«– Что ты такое говоришь? Ерунда какая-то», – щебетала тогда я, доверчиво взирая в его глаза. Я с первого дня знала, кто он… Меня осведомили и приказали докладывать о его каждом шаге – с кем разговаривает, встречается. Я вынюхивала все, подслушивала разговоры, вскрывала ноутбук и сканировала документы. Предавала его каждый день и каждую минуту, а ночью жарко целовала и обжигала горючими слезами его широкую сильную грудь…

 

«– Почему ты все время плачешь, Котейка моя? Тебе плохо со мной? Ты боишься их, да?»

Он ни разу не спросил, как я там оказалась. Поверил моей легенде об отце, погибшем во вторую чеченскую. Возможно, Таир проверял меня, но ничего подозрительного не обнаружил. А российская прописка… Ну, с кем не бывает? Его глаза затмевала страсть с первой минуты, как он меня увидел…

 

Выпрыгиваю из автобуса и бегу по лужам домой. Дергаю ледяную ручку двери в подъезд, поднимаюсь в квартиру, тотчас встречаясь в прихожей с мамой.

– Роксаночка, боже мой, как ты промокла, детка! – мама всплескивает руками. – А почему так быстро? Я думала, ты подольше будешь в доме этих… нанимателей.

Как ни странно, мама быстро привыкла в новому имени. Мне всегда не нравилось мое простое имя Катя, а Роксана стала эдаким гештальтом, который я неожиданно для самой себя закрыла.

– Да… я им не подошла, мам, – бубню, снимая насквозь промокшие шапку и сапоги.

– Понимаю, – мама закатывает глаза. – Ты очень красивая. Не каждая хозяйка допустит появление такой в доме.

– Перестань, мам. Я в душ. Где Ярик, не вижу его?

– Уснул. У него температура поднялась, дочка. Ждал тебя, а потом не выдержал.

– Ох… Сейчас и я согреюсь и нырну к нему под одеяло. Устала страшно, – шлепаю по ламинату в ванную и включаю спасительный душ.

У меня есть необычная особенность – под душем я начинаю трезво мыслить. Не знаю, с чем это связано? Возможно, вода остужает голову или, наоборот, согревает, разгоняя мысли? Таир ведь не оставит меня в покое… Поднимет на уши разведку, чтобы узнать, по чьему приказу я здесь оказалась? А я что? Живу спокойно и никого не трогаю. Закон не нарушаю и пытаюсь забыть весь этот кошмар… Ну не станет же он меня убивать, в самом-то деле? Или… станет? Холодок пробегает по спине, как жучок с острыми лапками. Вмиг становится неуютно и зябко. Ступаю на цыпочках в кухню, включаю электрический чайник, намазываю маслом купленный мамой свежий батон. А потом слышу то, что так боялась услышать – звонок домофона.
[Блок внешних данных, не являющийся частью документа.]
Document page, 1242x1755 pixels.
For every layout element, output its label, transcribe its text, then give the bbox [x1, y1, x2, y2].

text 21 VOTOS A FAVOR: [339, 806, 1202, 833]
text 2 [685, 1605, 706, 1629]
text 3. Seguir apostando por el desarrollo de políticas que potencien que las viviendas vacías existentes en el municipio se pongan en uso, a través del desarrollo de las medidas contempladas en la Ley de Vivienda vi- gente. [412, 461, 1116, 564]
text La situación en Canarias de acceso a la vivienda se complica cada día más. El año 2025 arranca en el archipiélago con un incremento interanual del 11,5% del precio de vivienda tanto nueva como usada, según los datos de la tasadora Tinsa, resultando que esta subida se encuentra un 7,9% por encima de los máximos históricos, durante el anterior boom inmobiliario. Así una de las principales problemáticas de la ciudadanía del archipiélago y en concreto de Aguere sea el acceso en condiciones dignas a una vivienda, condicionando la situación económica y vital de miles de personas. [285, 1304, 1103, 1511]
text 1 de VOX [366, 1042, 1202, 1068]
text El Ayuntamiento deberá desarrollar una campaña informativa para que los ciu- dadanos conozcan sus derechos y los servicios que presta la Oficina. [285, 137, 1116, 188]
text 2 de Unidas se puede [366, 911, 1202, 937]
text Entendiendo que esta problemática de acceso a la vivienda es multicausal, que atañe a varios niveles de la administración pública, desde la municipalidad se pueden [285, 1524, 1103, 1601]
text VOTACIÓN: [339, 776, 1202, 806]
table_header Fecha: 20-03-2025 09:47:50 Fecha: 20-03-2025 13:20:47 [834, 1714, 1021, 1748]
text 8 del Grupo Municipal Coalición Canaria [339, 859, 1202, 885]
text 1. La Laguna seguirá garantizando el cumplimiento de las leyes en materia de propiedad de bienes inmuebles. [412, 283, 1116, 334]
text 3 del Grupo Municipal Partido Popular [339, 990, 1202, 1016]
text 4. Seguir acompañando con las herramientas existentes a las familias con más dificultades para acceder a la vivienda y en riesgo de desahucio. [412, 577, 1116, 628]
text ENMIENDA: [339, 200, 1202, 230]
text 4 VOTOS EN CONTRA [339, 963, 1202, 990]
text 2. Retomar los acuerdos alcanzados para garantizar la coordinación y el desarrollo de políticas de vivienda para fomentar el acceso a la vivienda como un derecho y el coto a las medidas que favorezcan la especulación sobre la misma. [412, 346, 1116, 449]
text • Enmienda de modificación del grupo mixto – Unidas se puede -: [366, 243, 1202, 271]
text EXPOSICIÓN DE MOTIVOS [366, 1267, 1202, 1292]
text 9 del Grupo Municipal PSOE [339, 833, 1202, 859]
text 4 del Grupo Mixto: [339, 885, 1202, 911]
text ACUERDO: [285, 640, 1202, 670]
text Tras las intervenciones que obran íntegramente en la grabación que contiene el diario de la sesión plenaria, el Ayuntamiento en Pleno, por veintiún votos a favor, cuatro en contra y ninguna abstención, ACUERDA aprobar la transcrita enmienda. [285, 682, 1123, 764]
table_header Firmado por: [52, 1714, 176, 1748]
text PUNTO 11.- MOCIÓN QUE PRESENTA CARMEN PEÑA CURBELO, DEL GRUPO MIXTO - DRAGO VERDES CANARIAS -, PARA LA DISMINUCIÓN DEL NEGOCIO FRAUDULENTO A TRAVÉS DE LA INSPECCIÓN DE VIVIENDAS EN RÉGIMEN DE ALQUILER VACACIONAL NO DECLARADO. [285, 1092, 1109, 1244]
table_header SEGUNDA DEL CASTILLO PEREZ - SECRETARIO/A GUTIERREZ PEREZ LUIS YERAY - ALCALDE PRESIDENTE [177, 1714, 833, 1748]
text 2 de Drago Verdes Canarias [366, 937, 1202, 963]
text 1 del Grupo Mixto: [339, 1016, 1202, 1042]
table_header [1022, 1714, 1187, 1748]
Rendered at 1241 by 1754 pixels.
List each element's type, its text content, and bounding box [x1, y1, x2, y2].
– Да, кто там? – спрашиваю, на все двести процентов зная, кого ко мне принесло.

– Абу-Таир, – отвечает он.

Дрожащими пальцами жму кнопку, впуская Таира. Плотнее запахиваю на груди полы застиранного банного халата и ерошу влажные после душа волосы.

– Кто там, Роксана? – сонно спрашивает мама из другой комнаты.

– Это ко мне, мам. Отдыхай.

Открываю дверь, не дожидаясь стука или куда хуже, звонка. Прищуриваюсь в темноту, слыша, как скрипит лифт, поднимая на этаж Таира. Двери лифта шумно разъезжаются, свет тусклой пыльной лампочки выхватывает его образ в темноте – высоченный рост, широкий разворот плеч, заросшее темной бородой лицо. Я вся превращаюсь в зрение и обоняние, в чувствительный нерв, цепляющий каждую мелочь – сверкающие на его плечах капли дождя, хныкающего в руках ребёнка…

– Проходи, Таир.

– Я не отниму у тебя много времени, Катя.

– Я теперь Роксана.

– Знаю, видел паспорт. Почему? – Таир наступает на задники и стаскивает обувь. Наполняет мою прихожую ароматом мужского парфюма и грудного малыша.

– Мне никогда не нравилось мое имя. Захотела выпендриться. Таир, я… Давай я его подержу, сними куртку.